Shah is the world’s best active leg-spinner and entered the match in Brisbane with 116 wickets from 20 Tests at 27.89.

But Warne, who claimed 708 wickets from 145 Tests during a decorated career, accused Yasir of being a slow learner after he sent down 43.1 overs in the first innings as Australia piled on 429.

“When you play in a new country where you haven’t played and you want to learn how to bowl there, you’ve got to learn from the first innings,” Warne said on Channel 9.

“Yasir Shah bowled 40-odd overs, took a couple of wickets, bowled better than that, but he’s started exactly the same way to the left-handers (in the second innings).

“He’s got a 6-3 field on the on-side and he’s bowling outside leg stump to the left-handers. I just can’t believe that.


“We saw Nathan Lyon turn and bounce the ball, too, so Yasir Shah would have thought, ‘Ok, the question I need to ask myself, how am I getting left-handers out?’

“Bowled, LBW, bat pad, caught slip – you’re not going to get that if you’re bowling a foot outside leg stump.

“I just can’t believe he hasn’t learnt that from the first innings. It’s really disappointing because he’s a smart cricketer.

“He’s the best spin bowler in the world at the moment and he’s just not learning quick enough.”

An attacking slow bowler, Shah was dropped for the second Test of Pakistan’s tour of New Zealand as they opted for a four-pronged pace attack on a green seaming Seddon Park pitch in Hamilton.

Doubt also surrounded Shah’s fitness in the lead up to the first Test after he sent a scare through the Pakistan camp when he pulled up with a back injury ahead of their opening tour match against a Cricket Australia XI in Cairns earlier this month.

Shah was declared fit for his first Test in Australia, but Steve Smith was unconvinced the conditions at the Gabba would be favourable.

“He’s a class bowler. He’s pretty accurate as a leg-spinner, he’s got good skills and we’re going to have to be wary of him in this series,” Australia skipper Smith said.

“At the Gabba you’ll get a bit of extra bounce as a spin bowler, and that can play in your favour as a spin bowler but it can also play against you – your length has to be spot on.

“Generally there isn’t too much turn, it’s more bounce, so length is crucial and if you’re slightly off your length, (batsmen) can really cash in down the wicket and square of the wicket as well.

“So he’s going to have to be pretty accurate.”

Smith scored 40 of his 130 first-innings runs against Yasir, the most off any one Pakistan bowler, while Peter Handscomb also cashed in during his maiden Test century.

Warne said there was enough in the wicket for Shah “to cause the Aussies some real hassle”.

“To use him in a defensive manner, sure there’s a time and place for that, but right now when you’re trying to get back into the game – the only way you can do that is take these wickets,” said Warne, pointing to Australia’s 287-run first innings lead.

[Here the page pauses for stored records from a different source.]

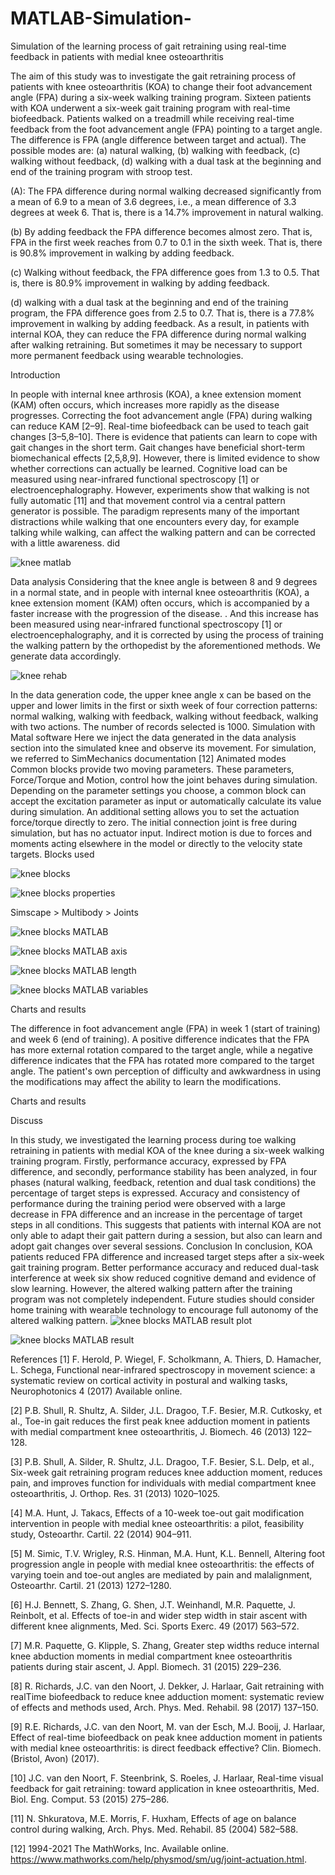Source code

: # MATLAB-Simulation-
Simulation of the learning process of gait retraining using real-time feedback in patients with medial knee osteoarthritis


The aim of this study was to investigate the gait retraining process of patients with knee osteoarthritis (KOA) to change their foot advancement angle (FPA) during a six-week walking training program. Sixteen patients with KOA underwent a six-week gait training program with real-time biofeedback. Patients walked on a treadmill while receiving real-time feedback from the foot advancement angle (FPA) pointing to a target angle. The difference is FPA (angle difference between target and actual). The possible modes are: (a) natural walking, (b) walking with feedback, (c) walking without feedback, (d) walking with a dual task at the beginning and end of the training program with stroop test.

(A): The FPA difference during normal walking decreased significantly from a mean of 6.9 to a mean of 3.6 degrees, i.e., a mean difference of 3.3 degrees at week 6.
That is, there is a 14.7% improvement in natural walking.

(b) By adding feedback the FPA difference becomes almost zero. That is, FPA in the first week reaches from 0.7 to 0.1 in the sixth week.
That is, there is 90.8% improvement in walking by adding feedback.

(c) Walking without feedback, the FPA difference goes from 1.3 to 0.5.
That is, there is 80.9% improvement in walking by adding feedback.

(d) walking with a dual task at the beginning and end of the training program, the FPA difference goes from 2.5 to 0.7.
That is, there is a 77.8% improvement in walking by adding feedback.
As a result, in patients with internal KOA, they can reduce the FPA difference during normal walking after walking retraining. But sometimes it may be necessary to support more permanent feedback using wearable technologies.




Introduction

In people with internal knee arthrosis (KOA), a knee extension moment (KAM) often occurs, which increases more rapidly as the disease progresses.
Correcting the foot advancement angle (FPA) during walking can reduce KAM [2–9]. Real-time biofeedback can be used to teach gait changes [3–5,8–10]. There is evidence that patients can learn to cope with gait changes in the short term. Gait changes have beneficial short-term biomechanical effects [2,5,8,9]. However, there is limited evidence to show whether corrections can actually be learned.
Cognitive load can be measured using near-infrared functional spectroscopy [1] or electroencephalography.
However, experiments show that walking is not fully automatic [11] and that movement control via a central pattern generator is possible. The paradigm represents many of the important distractions while walking that one encounters every day, for example talking while walking, can affect the walking pattern and can be corrected with a little awareness. did


![knee matlab](https://github.com/RoshaSoft/MATLAB-Simulation-/assets/85801966/bec24324-d23a-439d-b050-c09712a80ee8)


Data analysis
Considering that the knee angle is between 8 and 9 degrees in a normal state, and in people with internal knee osteoarthritis (KOA), a knee extension moment (KAM) often occurs, which is accompanied by a faster increase with the progression of the disease. . And this increase has been measured using near-infrared functional spectroscopy [1] or electroencephalography, and it is corrected by using the process of training the walking pattern by the orthopedist by the aforementioned methods. We generate data accordingly.

![knee rehab](https://github.com/RoshaSoft/MATLAB-Simulation-/assets/85801966/03bc944a-a72d-4550-8040-98de335b004f)


In the data generation code, the upper knee angle x can be based on the upper and lower limits in the first or sixth week of four correction patterns: normal walking, walking with feedback, walking without feedback, walking with two actions. The number of records selected is 1000.
Simulation with Matal software
Here we inject the data generated in the data analysis section into the simulated knee and observe its movement.
For simulation, we referred to SimMechanics documentation [12]
Animated modes
Common blocks provide two moving parameters. These parameters, Force/Torque and Motion, control how the joint behaves during simulation. Depending on the parameter settings you choose, a common block can accept the excitation parameter as input or automatically calculate its value during simulation. An additional setting allows you to set the actuation force/torque directly to zero. The initial connection joint is free during simulation, but has no actuator input. Indirect motion is due to forces and moments acting elsewhere in the model or directly to the velocity state targets.
Blocks used

![knee blocks](https://github.com/RoshaSoft/MATLAB-Simulation-/assets/85801966/b0167d91-82d2-40e8-aef5-942dfc76d8c6)

![knee blocks properties](https://github.com/RoshaSoft/MATLAB-Simulation-/assets/85801966/438dc6f3-6929-4437-9df0-523eec366bd3)

Simscape > Multibody > Joints

![knee blocks MATLAB](https://github.com/RoshaSoft/MATLAB-Simulation-/assets/85801966/4af9f61e-0858-48a2-92bf-efe9582e0482)


![knee blocks MATLAB axis](https://github.com/RoshaSoft/MATLAB-Simulation-/assets/85801966/baf7d198-0d1e-445c-9ce6-3fbd176512c4)


![knee blocks MATLAB length](https://github.com/RoshaSoft/MATLAB-Simulation-/assets/85801966/7806fc10-62b7-4be9-8d6d-4447d68ca53c)


![knee blocks MATLAB variables](https://github.com/RoshaSoft/MATLAB-Simulation-/assets/85801966/fc4a39b6-18ca-4d57-abda-f9248d8474a4)


Charts and results



The difference in foot advancement angle (FPA) in week 1 (start of training) and week 6 (end of training). A positive difference indicates that the FPA has more external rotation compared to the target angle, while a negative difference indicates that the FPA has rotated more compared to the target angle. The patient's own perception of difficulty and awkwardness in using the modifications may affect the ability to learn the modifications.


Charts and results



Discuss


In this study, we investigated the learning process during toe walking retraining in patients with medial KOA of the knee during a six-week walking training program. Firstly, performance accuracy, expressed by FPA difference, and secondly, performance stability has been analyzed, in four phases (natural walking, feedback, retention and dual task conditions) the percentage of target steps is expressed. Accuracy and consistency of performance during the training period were observed with a large decrease in FPA difference and an increase in the percentage of target steps in all conditions. This suggests that patients with internal KOA are not only able to adapt their gait pattern during a session, but also can learn and adopt gait changes over several sessions.
Conclusion
In conclusion, KOA patients reduced FPA difference and increased target steps after a six-week gait training program. Better performance accuracy and reduced dual-task interference at week six show reduced cognitive demand and evidence of slow learning. However, the altered walking pattern after the training program was not completely independent. Future studies should consider home training with wearable technology to encourage full autonomy of the altered walking pattern.
![knee blocks MATLAB result plot](https://github.com/RoshaSoft/MATLAB-Simulation-/assets/85801966/3dbac823-cf0a-40a5-aba3-013b8f2edb03)

![knee blocks MATLAB result](https://github.com/RoshaSoft/MATLAB-Simulation-/assets/85801966/b9f2ee36-ed0f-450e-bc84-57c706e231cd)



References
[1] F. Herold, P. Wiegel, F. Scholkmann, A. Thiers, D. Hamacher, L. Schega, Functional near-infrared spectroscopy in movement science: a systematic review on cortical activity in postural and walking tasks, Neurophotonics 4 (2017) Available online.

[2] P.B. Shull, R. Shultz, A. Silder, J.L. Dragoo, T.F. Besier, M.R. Cutkosky, et al., Toe-in gait reduces the first peak knee adduction moment in patients with medial compartment knee osteoarthritis, J. Biomech. 46 (2013) 122–128. 

[3] P.B. Shull, A. Silder, R. Shultz, J.L. Dragoo, T.F. Besier, S.L. Delp, et al., Six-week gait retraining program reduces knee adduction moment, reduces pain, and improves function for individuals with medial compartment knee osteoarthritis, J. Orthop. Res. 31 (2013) 1020–1025.

[4] M.A. Hunt, J. Takacs, Effects of a 10-week toe-out gait modification intervention in people with medial knee osteoarthritis: a pilot, feasibility study, Osteoarthr. Cartil. 22 (2014) 904–911. 

[5] M. Simic, T.V. Wrigley, R.S. Hinman, M.A. Hunt, K.L. Bennell, Altering foot progression angle in people with medial knee osteoarthritis: the effects of varying toein and toe-out angles are mediated by pain and malalignment, Osteoarthr. Cartil. 21 (2013) 1272–1280. 

[6] H.J. Bennett, S. Zhang, G. Shen, J.T. Weinhandl, M.R. Paquette, J. Reinbolt, et al. Effects of toe-in and wider step width in stair ascent with different knee alignments, Med. Sci. Sports Exerc. 49 (2017) 563–572. 

[7] M.R. Paquette, G. Klipple, S. Zhang, Greater step widths reduce internal knee abduction moments in medial compartment knee osteoarthritis patients during stair ascent, J. Appl. Biomech. 31 (2015) 229–236. 

[8] R. Richards, J.C. van den Noort, J. Dekker, J. Harlaar, Gait retraining with realTime biofeedback to reduce knee adduction moment: systematic review of effects and methods used, Arch. Phys. Med. Rehabil. 98 (2017) 137–150. 

[9] R.E. Richards, J.C. van den Noort, M. van der Esch, M.J. Booij, J. Harlaar, Effect of real-time biofeedback on peak knee adduction moment in patients with medial knee osteoarthritis: is direct feedback effective? Clin. Biomech. (Bristol, Avon) (2017).

[10] J.C. van den Noort, F. Steenbrink, S. Roeles, J. Harlaar, Real-time visual feedback for gait retraining: toward application in knee osteoarthritis, Med. Biol. Eng. Comput. 53 (2015) 275–286.

[11] N. Shkuratova, M.E. Morris, F. Huxham, Effects of age on balance control during walking, Arch. Phys. Med. Rehabil. 85 (2004) 582–588.

[12] 1994-2021 The MathWorks, Inc. Available online. https://www.mathworks.com/help/physmod/sm/ug/joint-actuation.html.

“Who’s coming up with these plans? Is it the captain? Is it the bowler? You’ve got to ask the question because it just doesn’t make any sense.”

Pakistan are chasing their first series victory in Australia and has not won a Test here since 1995.

The under-fire Pakistan leg-spinner did hit back to claim the Australian skipper’s wicket on the third afternoon – but not before he has helped Australia extend their lead beyond 400 with a quick-fire 63 from 70 balls.